They? Who are “they” here? I presume perhaps you are talking about all of the Buddhists that you have interacted with in going out to be among them in order grasp first hand what they do or not not believe about reincarnation and the soul. Okay, why don’t you then invite them here to participate in this discussion. As the very embodiment of Buddhism, they can tell us themselves.
And, again, noting what “they” either do or do not believe about reincarnation and the soul is not, in my view, the same thing as demonstrating it such that rational people would be obligated to think the same.
They have nothing to demonstrate to you that will bring you peace if having a persistence self is that which will bring it to you.
More to the point [mine] what have they been able to demonstrate to themselves here that convinced them to believe what they do?
Instead, from my vantage point, it’s straight back up into the stratosphere of intellectual contraptions:
They are not making an extra claim, they think most people are making an extra claim that there is this persistent self. Where you see no justification for objective morals, they also see no justification for a persistant self. However given that their practices, for them, erode their interest in finding such a thing, they are not after demonstrations.
Hinduism might be a better bet, but even there where there is reincarnation, they also, the dedicated practitioners, tend to put citation marks around that ‘I’. Just a chunk of Vishnu or whichever God they use as their symbol having forgotten himself in finite form. I doubt you will find any solace their either. You can’t squeeze the Western yearning for eternity from those Eastern stones.
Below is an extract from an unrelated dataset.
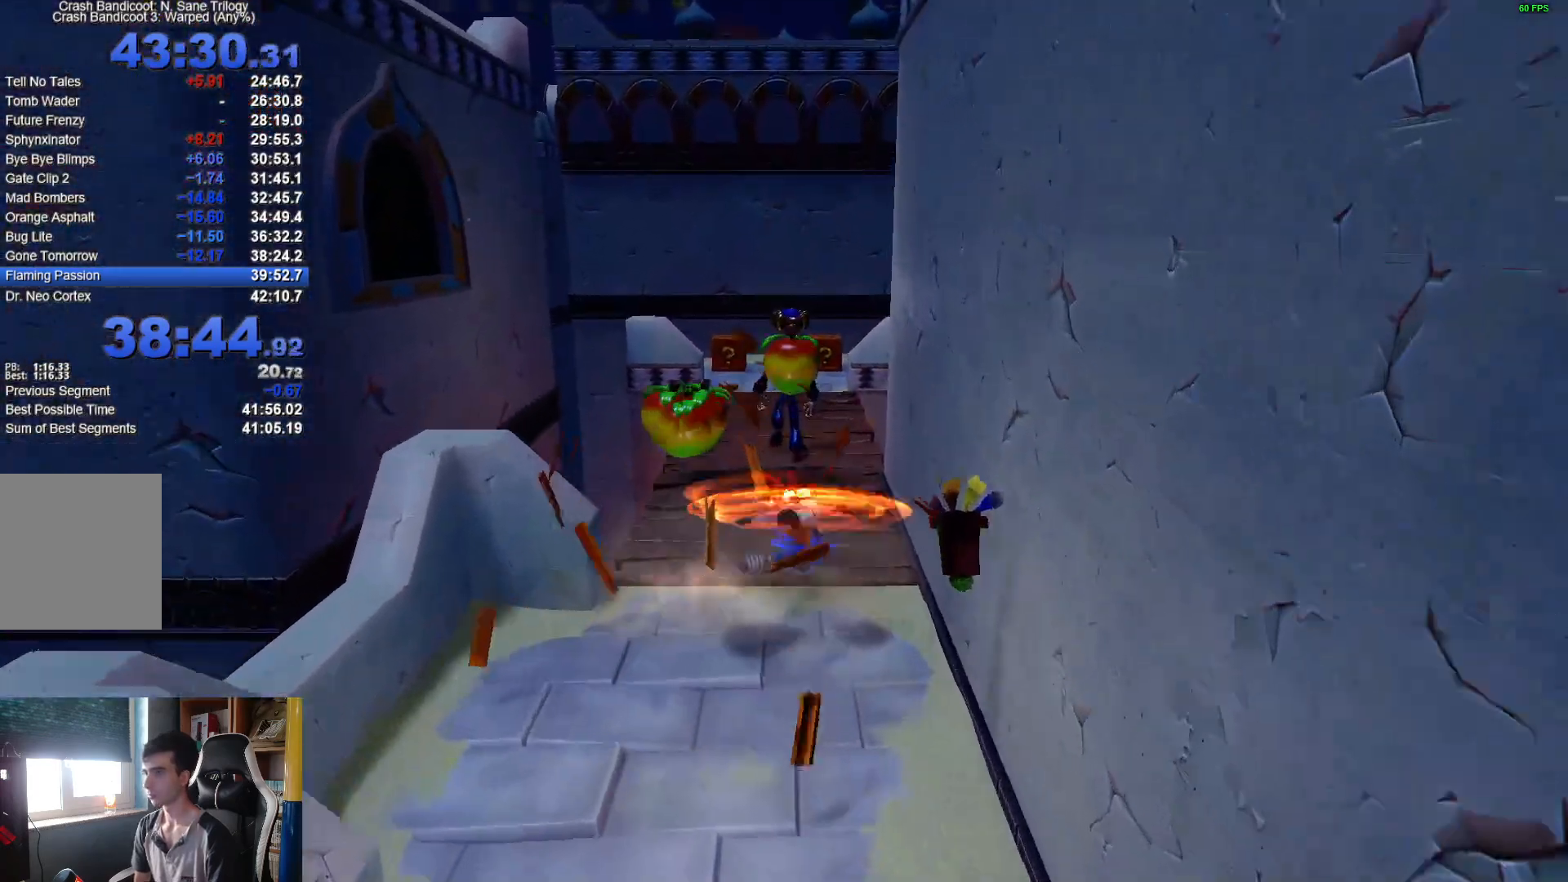
{"buttons": ["X"], "left_stick": "up", "right_stick": "center", "events": [[483, "X", "down"]]}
Again, given my own interest in religion as the vehicle for connecting the dots between the behaviors we choose here and now and the fate of “I” there and then, this tells me practically nothing at all.
But then…how about the horror of eternal life`? Is that also not terrifying? A billion years, run twenty times and you haven’t scratched the surface of that never ending existence.
What particular eternal life? Given what particular set of circumstances? Look, if I could live forever in an essentially meaningless existence that still included the food I love to eat, the music I love to listen to, the films I love to view, the books I love to read… along with all of the other experiences I cherish “here and now”, I’ll take that billion years. But, sure, if it also included terrible pain and suffering…maybe not.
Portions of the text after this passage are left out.